The thing about juggernauts is, they sometimes coast. Haciendo Historia starts off loaded with would-be hits, but after a while you might get brassed out. And clarinetted out. Or, more to the point, you might feel exhausted hearing this expert band play the heck out of mediocre songs. True, the arrangements can get samey — there’s only so many different ways trumpets, trombones, and clarinets can trade off antiphonal licks. But usually every chart has something going for it, whether the wild clarinet shrieks of “Regresame” or the swanky vibrato in skippety-skip polka “Llegaste”. If Historia ultimately feels empty, blame it on the songs qua songs, second-rate melodies plus rote harmonies, the empty rot inside the horns’ bejeweled façade.

OK, maybe that’s a little harsh, especially since Historia opens with five tunes befitting legends. Luna’s hit “Vas a Llorar Por Mi” (“You’ll Mourn for Me”) sounds maudlin in isolation but really good on the radio, where its tempo-stopping flourishes of high seriousness set it apart. The drums are strictly coloristic, allowing the horns to settle into a deep and flexible pocket of groove. With this song and “Mi Último Deseo”, last year’s hit for spinoff group Banda los Recoditos, could we be witnessing a new era in regional Mexican funeral planning songs? Discuss.

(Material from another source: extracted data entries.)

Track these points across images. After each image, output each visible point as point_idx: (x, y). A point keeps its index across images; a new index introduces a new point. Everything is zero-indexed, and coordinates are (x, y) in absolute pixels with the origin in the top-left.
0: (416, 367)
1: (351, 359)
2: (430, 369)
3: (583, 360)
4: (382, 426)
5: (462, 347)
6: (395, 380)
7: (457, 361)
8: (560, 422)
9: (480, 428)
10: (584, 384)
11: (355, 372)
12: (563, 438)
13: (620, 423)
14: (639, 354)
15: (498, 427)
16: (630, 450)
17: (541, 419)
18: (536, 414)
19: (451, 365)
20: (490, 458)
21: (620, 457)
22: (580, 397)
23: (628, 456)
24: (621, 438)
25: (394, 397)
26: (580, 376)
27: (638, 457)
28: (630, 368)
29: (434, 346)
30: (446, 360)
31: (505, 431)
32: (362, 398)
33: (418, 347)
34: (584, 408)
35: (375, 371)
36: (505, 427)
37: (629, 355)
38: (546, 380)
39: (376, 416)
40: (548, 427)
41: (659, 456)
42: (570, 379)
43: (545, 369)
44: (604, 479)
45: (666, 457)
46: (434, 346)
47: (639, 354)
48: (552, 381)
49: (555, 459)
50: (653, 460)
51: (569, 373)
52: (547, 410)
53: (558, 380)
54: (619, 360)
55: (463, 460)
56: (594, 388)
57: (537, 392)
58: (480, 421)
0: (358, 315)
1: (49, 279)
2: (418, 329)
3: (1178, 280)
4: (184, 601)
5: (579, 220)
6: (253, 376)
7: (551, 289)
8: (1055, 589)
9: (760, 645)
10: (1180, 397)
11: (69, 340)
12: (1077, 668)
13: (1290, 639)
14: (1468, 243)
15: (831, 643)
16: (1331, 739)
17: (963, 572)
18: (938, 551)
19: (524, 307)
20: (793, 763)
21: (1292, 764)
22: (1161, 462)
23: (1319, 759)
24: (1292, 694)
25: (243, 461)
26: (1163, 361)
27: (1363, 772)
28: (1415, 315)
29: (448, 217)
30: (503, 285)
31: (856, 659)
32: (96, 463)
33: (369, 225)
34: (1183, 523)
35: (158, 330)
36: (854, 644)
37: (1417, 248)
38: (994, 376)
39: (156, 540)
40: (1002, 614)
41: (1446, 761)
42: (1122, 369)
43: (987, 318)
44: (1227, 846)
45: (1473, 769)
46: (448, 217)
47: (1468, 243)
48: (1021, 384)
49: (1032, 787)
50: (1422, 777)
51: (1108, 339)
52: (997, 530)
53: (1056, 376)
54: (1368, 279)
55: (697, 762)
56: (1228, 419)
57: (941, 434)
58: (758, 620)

The spritely frolic “Ni Caso Tiene” represents one of the miracles of recent banda: lush polkas. The band takes polka’s loping oompahs and makes them flourish with richer chord changes and a virtuosity that’s almost gimmicky. I mean, the sheer amount of stuff bouncing across the horn lines is hard to believe. Kudos to whichever trombonist landed those little 16th note triplets after the chorus. This is how the band “makes history” two ways: they inhabit the sound of 75 years ago while making it immediate, urgent, and likely to stick around. Their take on traditional music sounds like today.

The next two ballads, “Consequencia de Mis Actos” and “Creí”, have huge choruses and sound like future singles. My money’s on “Creí” and its magic chord changes because I already walk around singing it, even though the only word I reliably get right is “besos”. Ending this auspicious bunch is “El Rosario de Oro”, whose gorgeous melody bridges a rapid-fire stream of waltzing horns, a nice contrast. After that the album starts going downhill, almost imperceptibly until you notice you’re planning dinner and you can’t remember the song you just heard. By the time closing cumbia “El Nini” rolls around, its “ooo-ee! ooo-ee!” hiccups feel like desperate pleas for attention. Of course, Banda el Recodo doesn’t need to sound desperate, but they also don’t need to get an A+ on every album. You probably don’t make it to 75 years old without some calculated slacking off.